Bruxelles, les voitures incendiées par les agriculteurs en révolte contre le Pacte vert de l’UE sont le symbole de ce nouvel événement de la tragique décennie 2020 tandis que les médias dominants se déchaînent avec des accusations mutuelles de populisme, associées tant aux instrumentalisations de la droite qu’à « l’extrémisme » de la gauche radicale.
Si l’instrumentalisation de la protestation par les différentes âmes de la droite souverainiste est bien réelle, la question est cependant beaucoup plus complexe. Il s’agit en effet d’un autre dénouement du monde capitaliste post-1989 : le « néolibéralisme global » qui s’articule à l’effondrement de la gauche sociale. Autrement dit, nous nous situons à une étape décisive de la mise en œuvre du système dit du « turbo-capitalisme » dénoncé par l’ancien mouvement de Seattle. Celui-ci fonctionne à travers une structure mixte de délocalisation industrielle et agraire dans les prétendus nouveaux marchés des pays émergents en contournant ainsi toutes les garanties sociales, environnementales et liées aux droits des travailleurEs. Tel est le nouvel ordre post-20e siècle.
Les paradoxes du système de la dérégulation du capital
Dans un contexte de dérégulation totale et de forte concentration du capital mondial dans quelques trusts financiers liés aux banques centrales occidentales, le nouvel ordre agit sous la bannière du mythe de la libre entreprise comme Deus ex machina total.
À cela s’ajoute la dévaluation totale de la composante concernant le produit, le travail, les salaires, à travers l’affirmation d’une doctrine économique qui est aussi la devise de nombreux fondateurs des médias sociaux et selon laquelle les gens sont maintenant une marchandise.
Dans ce contexte, on voit apparaître différents paradoxes.
Premier paradoxe : pour survivre dans ce féodalisme néolibéral, les anciennes politiques coloniales doivent être mises en œuvre non seulement dans les pays colonisés, aujourd’hui dits « en voie de développement », mais aussi en Occident.
Deuxième paradoxe : pour ce faire, l’entreprise agricole doit fusionner ou se soumettre à un nouveau monopole, celui des sociétés multinationales, des trusts et des sociétés fiduciaires. D’où sa destruction ou son exploitation.
Troisième paradoxe : pendant des décennies, le système dominant dans le secteur agricole a imposé des réductions de salaires, un marché du travail sauvage appliqué aux moyennes et petites entreprises et la surexploitation de la terre notamment avec les monocultures. Aujourd’hui, avec la crise du début du 21e siècle, de la guerre en Ukraine au changement climatique, en passant par le covid-19 et l’émergence des BRICS, du groupe Alba (Alliance bolivienne pour les Amériques), de l’Axe de la résistance et d’autres réalités multipolaires, le tournant vert, certes indispensable, provoque une réaction explosive.

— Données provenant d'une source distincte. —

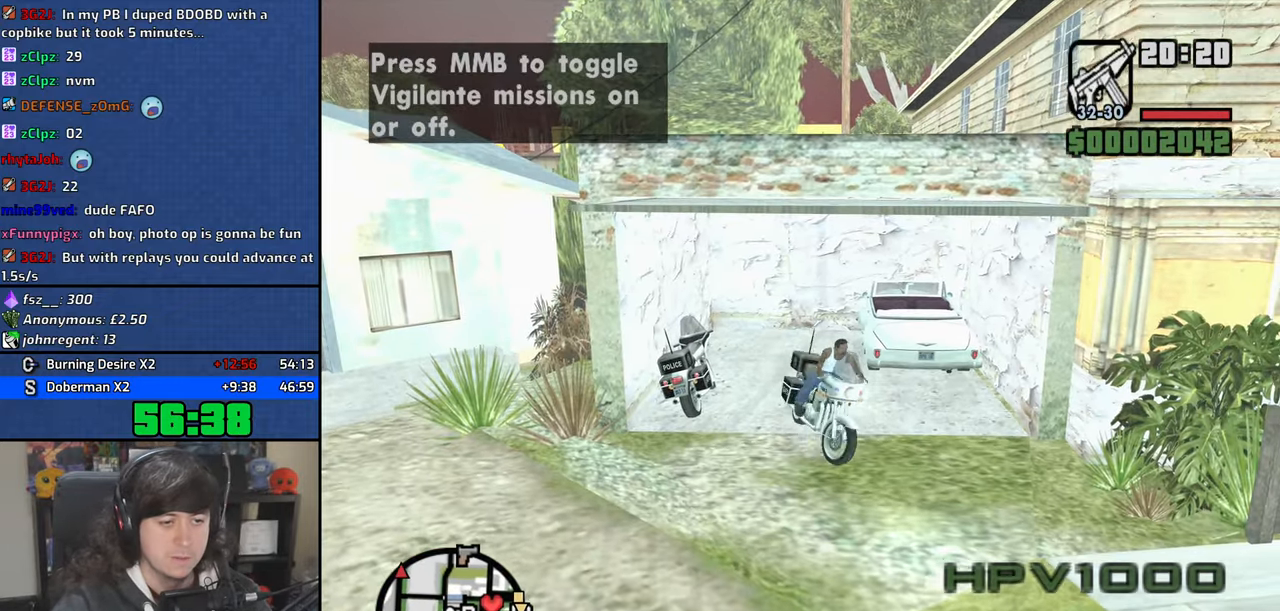
{"keys": ["w"], "mouse": [], "events": [[67, "2", "down"], [117, "a", "down"], [200, "2", "up"], [367, "a", "up"], [400, "v", "down"], [484, "v", "up"]]}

Un sujet politique unitaire à construire
En ce sens, le désastre provoqué est ensuite condamné et brusquement sous-évalué par ses propres architectes, dans un cadre économique dominé par un capitalisme en crise, qui assume des traits entre le grotesque, le tragique et le dramatique. Pour donner un exemple : les discours des leaders de la révolte continuellement repris par les médias et portant sur « la concurrence déloyale des produits étrangers, le blé ukrainien ayant provoqué un effondrement des prix » et ainsi de suite, n’est rien d’autre que la première formulation faite au moment de la mise en place du néolibéralisme mondial concernant précisément la dynamique du marché sauvage. Un argument qui peut très bien s’appliquer à tous les secteurs qui ont subi pendant quarante ans une même politique économique libérale à l’échelle planétaire. Celle-ci a été accompagnée par la création de nouveaux sujets du « prolétariat » pour ainsi dire, des travailleurEs précaires aux migrantEs en passant par les travailleurs temporaires et, si l’on veut, même les agriculteurs des petites exploitations locales.

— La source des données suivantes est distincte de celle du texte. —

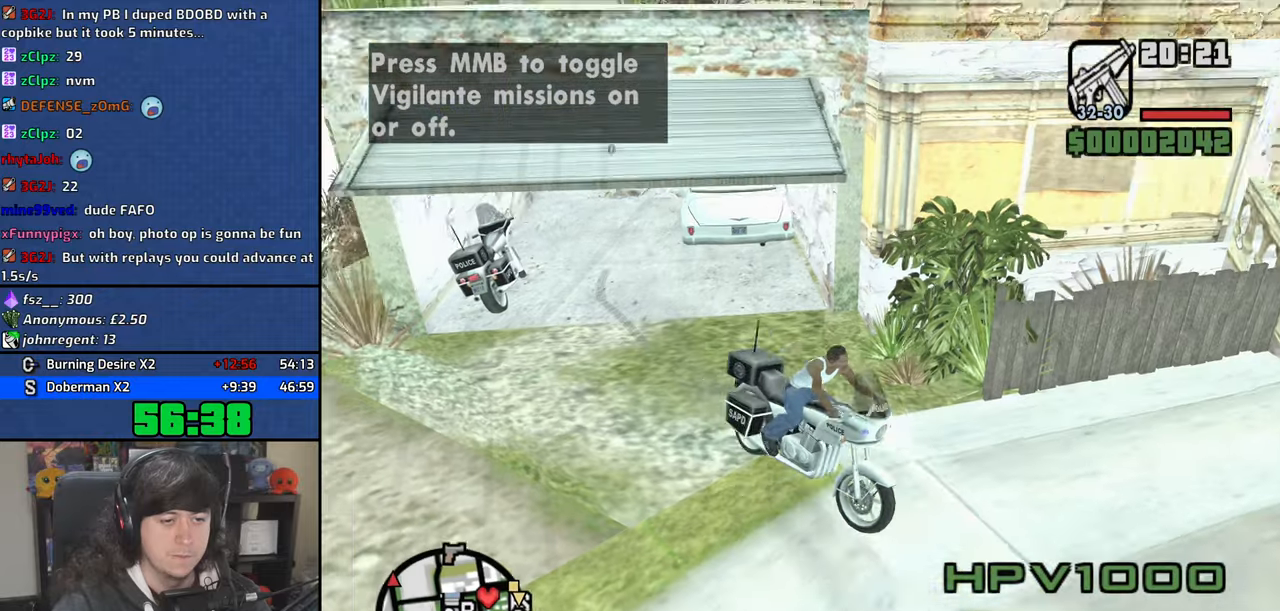
{"keys": ["s", "space"], "mouse": [], "events": [[84, "v", "down"], [150, "v", "up"], [234, "w", "up"], [417, "s", "down"], [417, "space", "down"]]}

Toutefois, dans le contexte actuel de la révolte de l’agriculture, l’élément le plus important, le sujet antagoniste unitaire, semble manquer au profit d’un chaos fluide. Alors que l’extrême droite, populiste, radicale, souverainiste, aura toujours la capacité de manipuler et finalement de maintenir le statu quo global, la « gauche », ayant abdiqué à ses principes, pourra continuer à se porter garante de ces politiques désastreuses.